Jetboil Stove

Anybody tried one? Looks like something I could add to my growing cookstove collection. If ya don’t know what I’m talking about, check out

It’s best for solo ultralight uses. For that venue, it really shines. That is, heating and rehydrating foods very quickly for one person. It is reliable for standard canister venues, is well designed, and is quick. But you’re not going to do anything besides that with the jetboil. You won’t cook a gourmet camp meal with the Jetboil, and you won’t feed a haf a dozen campers.

For it’s intended use, it is very good. Like any other item, you have to be aware what that intended use is, and evaluate if it will fulfill your needs.

Yeah, I agree.
Spent a lot of time at REI checking it out. It would be great for backpacking when I go light and use freeze dried foods. Decided against it since I eat better when paddling so bought the MSR Wind Pro. Now I decided that I will bring my White Gas Coleman Peak when paddling since the fuel on long trips start to get expensive with the fuel cans. I’ll use the Wind Pro for shorter trips. Like the convenience of the gas cans though.

no espresso
it heats water. quickly. nothing else.

I like a ‘stove’ you can cook on. espresso and toasted bagels! yeah.


What they said
The previous responses pretty much covered the high and low points. I bought one for light packing (both on foot and in kayak). Not good for gourmet cooking, but just right for the purpose intended.


I told someone else
but I’ll post it again, the demo models we had in the store all had problems with the neo cover for the pot melting from the heat of the stove, which makes sense, but then it takes away the cool factor for having a small stove if it melts the easy handling sleeve on the outside of the pot, If you are looking for an easy single person stove/pot, I would say invest the money in a snowpeak titanium autoignite stove, and either a solo aluminum set from snowpeak, or a titanium one, comes with a pot lifter. But that is my gear head 2 cents.

Mixed Review
Good Points - light weight, compact, heats a couple of cups of H2O in a flash, fuel efficient

Not So Good Points - Solo cooker, limited cooking options, the electric ignitor is not always reliable, the plastic pot that covers the bottom of the unit when not in use is near impossible to remove.

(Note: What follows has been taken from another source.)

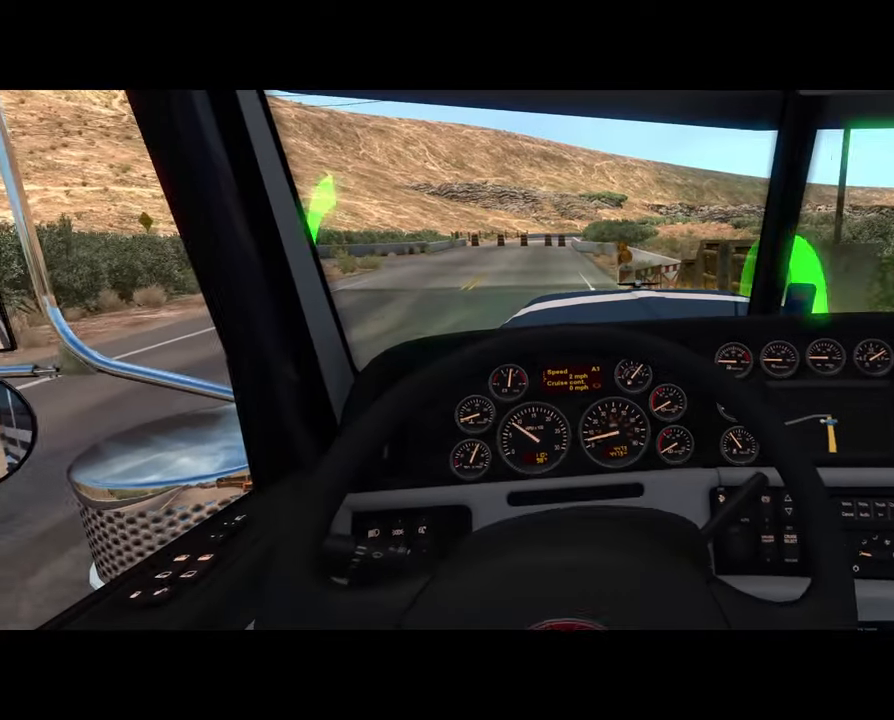
{"buttons": ["L2"], "left_stick": "center", "right_stick": "center", "events": []}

As to the cozy or insulation pot cover, it will remain in tact if not placed on the stove until after its been lit. There is an initial flare that will singe the cozy if the pot is mounted on the stove when the flame is ignited.

Also looked at JB

– Last Updated: Jan-31-05 1:23 PM EST –

and decided it was too limited for my preference. As I mentioned on the Backpacker gear guide tread, I found a good value in the Alpha Ti by Northern Lights. About 3oz., folds up as compact as the Brunton Crux for $20 less, Good flame spread, Ti frame pizeo lighter attached, Good flame adjustment range. Check it out at or I've done some business with Bentgate and highly recommend them. They're mostly a climbing store, but have some good backpacking stuff, too.

alpha ti
from northern lights is a very nice stove, it’s almost identical to the titanium autoignite from snowpeak.

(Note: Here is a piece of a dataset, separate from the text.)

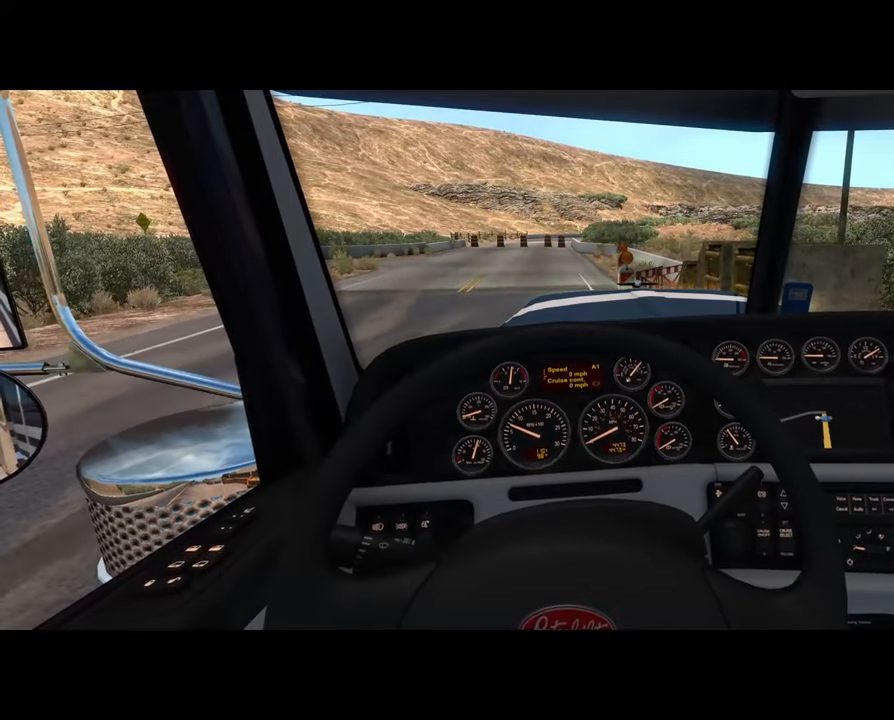
{"buttons": ["L2", "DPAD_DOWN"], "left_stick": "center", "right_stick": "center", "events": [[400, "DPAD_DOWN", "down"]]}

It is an advance, but other ways cheaper
As a 30 plus year extended high altitude backcountry backpacker the pluses of this stove as high efficiency fast boiling and winter use as less important for kayakers and canoeists, IMO. As pointed out it is the first attempt to use an integrated heat efficiency device to maximize the flame to this extent and to prevent loss of efficiency due to the wind, pot conduction and a secure top. As a one person solo cooker there are cheaper and nearly eqivalent and lighter more compact ways to accomplish the same thing at this time. Perhpas in a year or so we will see really more efficient compact set ups for multiple person use, but they also may not really be a better mousetrap for us boaters.

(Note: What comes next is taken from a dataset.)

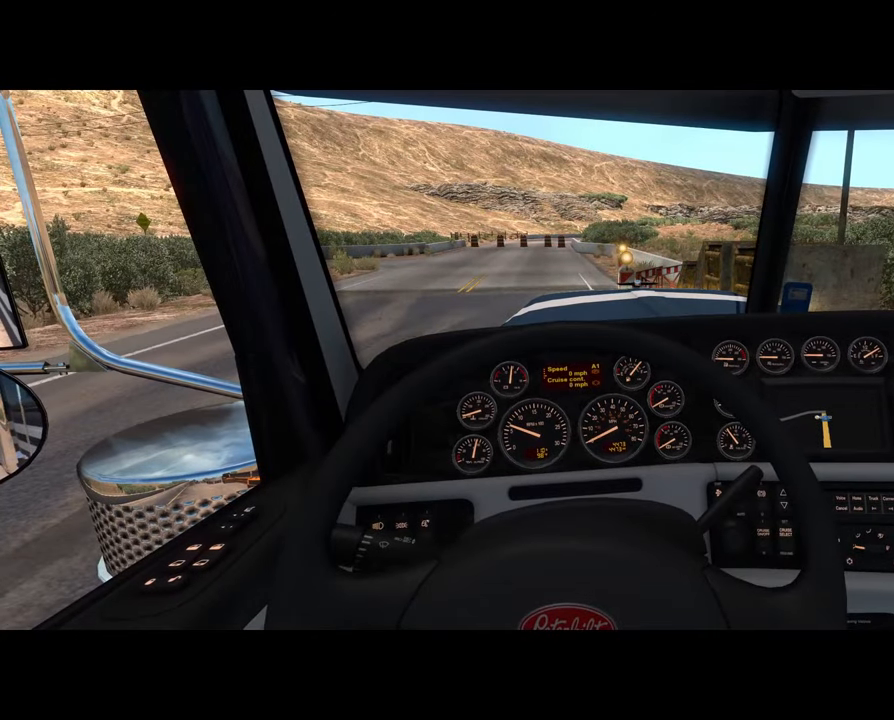
{"buttons": [], "left_stick": "center", "right_stick": "center", "events": [[100, "DPAD_DOWN", "up"], [266, "L2", "up"]]}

For regular users who want to maximize their fuel, stove, pot arrangement, the judicious use of a properly sized and set up wind shield around the stove, proper use of the most efficient fuel, and attention to the size of the pot matched to the stove dramatically increases efficiency, reduces time to boil, and these savings are further magnified in your favor during harsher conditions, i.e., wind, winter, altitude.

So you can get it and it will help you save some fuel and lead to faster boils, carry some less fuel, but ya don’t gotta get a new stove unless you are a stove junky. And as stated, it is not perfected yet, some hassles with it that other set ups avoid.

the thing to get your knickers in a bind
for is the new MSR liquid fuel auto ignite canister stoves. They had them at the outdoor retailer shows this last summer. Don’t know when they’ll be hitting the market. But I will be very geeked to see those. Essentially it has all the benefits of a canister stove without the detriments of them. So now I could have a lightweight, easy to light stove that I can use for winter trips without fear of having trouble with getting it to ignite!

Thanks to all.
Good info that I can use. The JB would likely suit most of my cookng needs as I normally do soups, pasta and rice meals when camping. I guess I’m an “eat to live” and not a “live to eat” guy!

I’m going to hold off awhile and look at the models you folks suggested.